Le projet de loi sur les mobilités (LOM) doit être présenté début novembre en conseil des ministres. Parmi toutes les propositions, le gouvernement prévoit une mesure phare : la suppression des barrières de péage. A quoi va‐t‐elle servir ?

Et si le projet de loi sur les mobilités aidait Bison futé à ne plus voir rouge ? Le gouvernement espère, avec ses mesures, fluidifier le trafic routier et réduire la pollution. Attention avec ce projet de loi, la disparition des péages n’entrainera pas la gratuité du réseau autoroutier.

Fluidifier le trafic

Exit les longues files d’attente pour prendre un ticket ou régler la portion d’autoroute empruntée. Mais, prendre l’autoroute coutera toujours aussi cher. Le gouvernement propose de remplacer les barrières de péage par un système de péage en flux libre (free flux) ce qui permettrait de fluidifier le trafic.
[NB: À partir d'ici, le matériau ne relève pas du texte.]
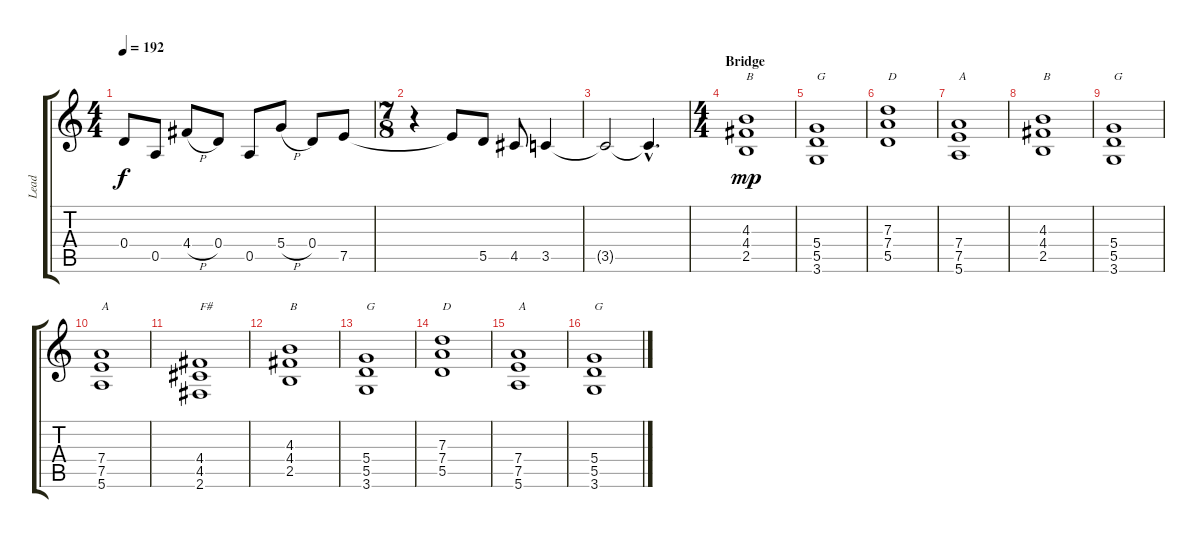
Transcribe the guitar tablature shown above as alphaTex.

\track ("Lead" "Lead") {instrument overdrivenguitar}
\staff {score tabs}
\tuning (E4 B3 G3 D3 A2 E2) {hide}
\ts (4 4)
\tempo 192
\clef g2
\ks c
0.4.8{dy f} 0.5.8 4.4{h}.8 0.4.8 0.5.8 5.4{h}.8 0.4.8 7.5.8 |
\ts (7 8)
r.4 7.5{t}.8 5.5.8 4.5.8 3.5.4 |
3.5{t}.2 3.5{hac t}.4{d} |
\ts (4 4)
\section ("" "Bridge")
(4.3 4.4 2.5).1{txt "B" dy mp} |
(5.4 5.5 3.6).1{txt "G"} |
(7.3 7.4 5.5).1{txt "D"} |
(7.4 7.5 5.6).1{txt "A"} |
(4.3 4.4 2.5).1{txt "B"} |
(5.4 5.5 3.6).1{txt "G"} |
(7.4 7.5 5.6).1{txt "A"} |
(4.4 4.5 2.6).1{txt "F#"} |
(4.3 4.4 2.5).1{txt "B"} |
(5.4 5.5 3.6).1{txt "G"} |
(7.3 7.4 5.5).1{txt "D"} |
(7.4 7.5 5.6).1{txt "A"} |
(5.4 5.5 3.6).1{txt "G"}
Comment fonctionne le flux libre ? Emilie Henny

Ce sont des capteurs qui joueront le rôle de péage et qui détecteront un badge ou la plaque d’immatriculation. Le badge transmettra les données de paiement directement à la borne. Pas de panique si vous ne possédez pas ce fameux badge, le paiement pourra également se faire grâce à une photographie de la plaque d’immatriculation. Selon une information RMC, ce sont les sociétés d’autoroutes qui pourront décider si elles mettent en œuvre ou non cette mesure.

Préserver l’environnement

Mettre fin aux bouchons sur les zones de péage aura aussi pour conséquence de limiter la pollution aux particules fines. La protection de l’environnement prend d’ailleurs une place importante dans ce projet de loi LOM. D’autres mesures s’y rapportent comme la mise en place d’un forfait mobilité pour les salariés qui se rendent au travail à vélo ou encore le renforcement de l’encadrement du co‐voiturage.

Renforcer le dispositif anti‐fraude

La fraude reste un inconvénient du dispositif. Selon Le Parisien, ce ne seront plus « seulement » 0,2% des conducteurs qui frauderont mais 5% avec le flux libre. Ce chiffre représente plus de 500 millions d’euros de manque à gagner pour les sociétés d’autoroute. Le gouvernement souhaite donc, à travers cette loi, durcir les sanctions, qui vont de 22€ d’amende (tarif minoré) à 75€.